Он подошел к бельевому шкафу, вытащил полотенце и наскоро вытерся. Он был в двух шагах от штурвала (одно «колесо», как уже было сказано, находилось на палубе, второе здесь, в центральной кабине). Протяни руку и достанешь радиопередатчик или радиотелефон. Но Уилл не стал производить резких движений. Вот если наступит момент, когда эти
Вытирая голову, он заговорил:
– Слушайте, я извиняюсь, конечно, за то, что травмировал вас. Кто же знал, что все так выйдет… Дропак понял, что эти слова адресованы ему.
Кальдак подумал: «Принесение извинений за совершенное насилие!
Обнадеживающий знак. Впрочем, выводы делать пока рано».
– Надеюсь, у него будет все в порядке? – обратился композитор к командиру. – Кстати, меня зовут Уилл Дьюлак.
– Двойное имя? – удивилась вейс.
– Да.
– Дропак поправится. Наш медицинский персонал располагает средствами, которые ускорят его выздоровление. Абориген зачем-то выглянул в иллюминатор.
– Медицинский персонал, говорите? Значит, у вас должен быть вместительный корабль. Вы что же, сели на одном из этих островков?
– Челнок. Экспедиционный корабль расположен на орбите между вашей планетой и вашей непропорционально большой луной.
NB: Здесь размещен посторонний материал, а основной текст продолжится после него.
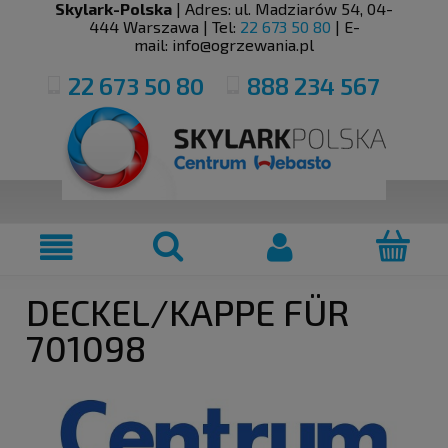
Skylark-Polska
| Adres:
ul. Madziarów 54
,
04-
444
Warszawa
| Tel:
22 673 50 80
| E-
mail:
info@ogrzewania.pl
22 673 50 80
888 234 567
DECKEL/KAPPE FÜR
701098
Кальдак был смущен вопросом аборигена. Как только он начинал думать об этом существе как о восприимчивом, разумном, так тот тут же выдавал свое невежество каким-нибудь глупым вопросом или репликой. Он был сам кладезь противоречий.
– Скажите, – обратился к аборигену Вулди, будучи больше не в силах скрывать свой интерес. – А вы случайно не воин?
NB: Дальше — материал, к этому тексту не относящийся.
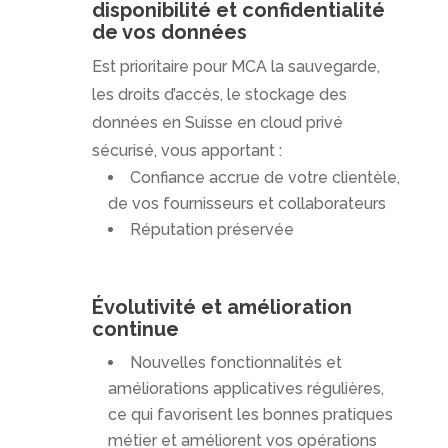
disponibilité et confidentialité
de vos données
Est prioritaire pour MCA la sauvegarde,
les droits d’accès, le stockage des
données en Suisse en cloud privé
sécurisé, vous apportant :
Confiance accrue de votre clientèle,
de vos fournisseurs et collaborateurs
Réputation préservée
Évolutivité et amélioration
continue
Nouvelles fonctionnalités et
améliorations applicatives régulières,
ce qui favorisent les bonnes pratiques
métier et améliorent vos opérations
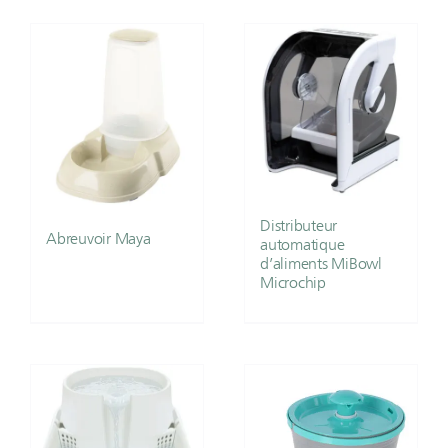
Distributeur
Abreuvoir Maya
automatique
d’aliments MiBowl
Microchip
– Кто, кто? – улыбаясь, переспросил композитор.
Вулди повторил вопрос, но иначе: транслятор по его просьбе поменял слово «воин», которое абориген, по-видимому, не понял, на его смысловой эквивалент из этого же языка.
– Ах, вы имеете в виду, солдат! – С этими словами абориген опустился на высокий, обитый подушками стул. – Какой там, к чертям собачьим… Интересно, с чего это вы взяли, что я солдат?
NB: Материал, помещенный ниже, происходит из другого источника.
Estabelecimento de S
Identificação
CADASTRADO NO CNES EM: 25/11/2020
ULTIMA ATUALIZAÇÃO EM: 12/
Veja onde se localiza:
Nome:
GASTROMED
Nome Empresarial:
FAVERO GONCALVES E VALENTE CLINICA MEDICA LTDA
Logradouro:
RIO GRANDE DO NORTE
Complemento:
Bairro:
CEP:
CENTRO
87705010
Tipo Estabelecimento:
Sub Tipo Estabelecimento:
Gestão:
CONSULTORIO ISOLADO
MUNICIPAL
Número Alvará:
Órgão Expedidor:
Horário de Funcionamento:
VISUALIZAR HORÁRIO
– Вы ударили, нанесли повреждение разумному.
– Я же сказал, что испугался. Я не воевал с ним. Когда ваш друг приблизился ко мне, я просто попытался отвести его э-э… руку в сторону. Вот и все. Может, я сделал это немного резко, но, клянусь, у меня и в мыслях не было наносить ему травму!
– Зачем вам было отбрасывать его руку в сторону? И почему вы сделали это так, как сделал бы только солдат? Уилла начал раздражать этот допрос.
– А вы бы что сделали? Скажете, что не стали бы отбрасывать? – ответил он вопросом на вопрос.
– Разумеется, не стал бы, – тут же ответил Вулди. Он был удивлен самой постановкой вопроса.
– Я еще раз повторяю: я не солдат, – резковато заметил Уилл. – Я музыкант, композитор.
– Мы слышали вашу «музыку», – объявил Кальдак. – Она не пришлась нам по душе.
– Жаль, что еще могу сказать?
В душе Дьюлак и не думал огорчаться этим заявлением. Что могут понимать в настоящей симфонической музыке эти заросшие шерстью?..
Вулди отодвинул транслятор в сторону и обратился к Кальдаку:
– Я смотрел руку Дропака. Если это раса музыкантов и композиторов, то что же будет, если они вдруг согласятся воевать?
– Тут необходимо все терпеливо и тщательно продумать, – предупредил его командир. – Не забывай, что мы имеем дело с единичным аборигеном в узко конкретной обстановке.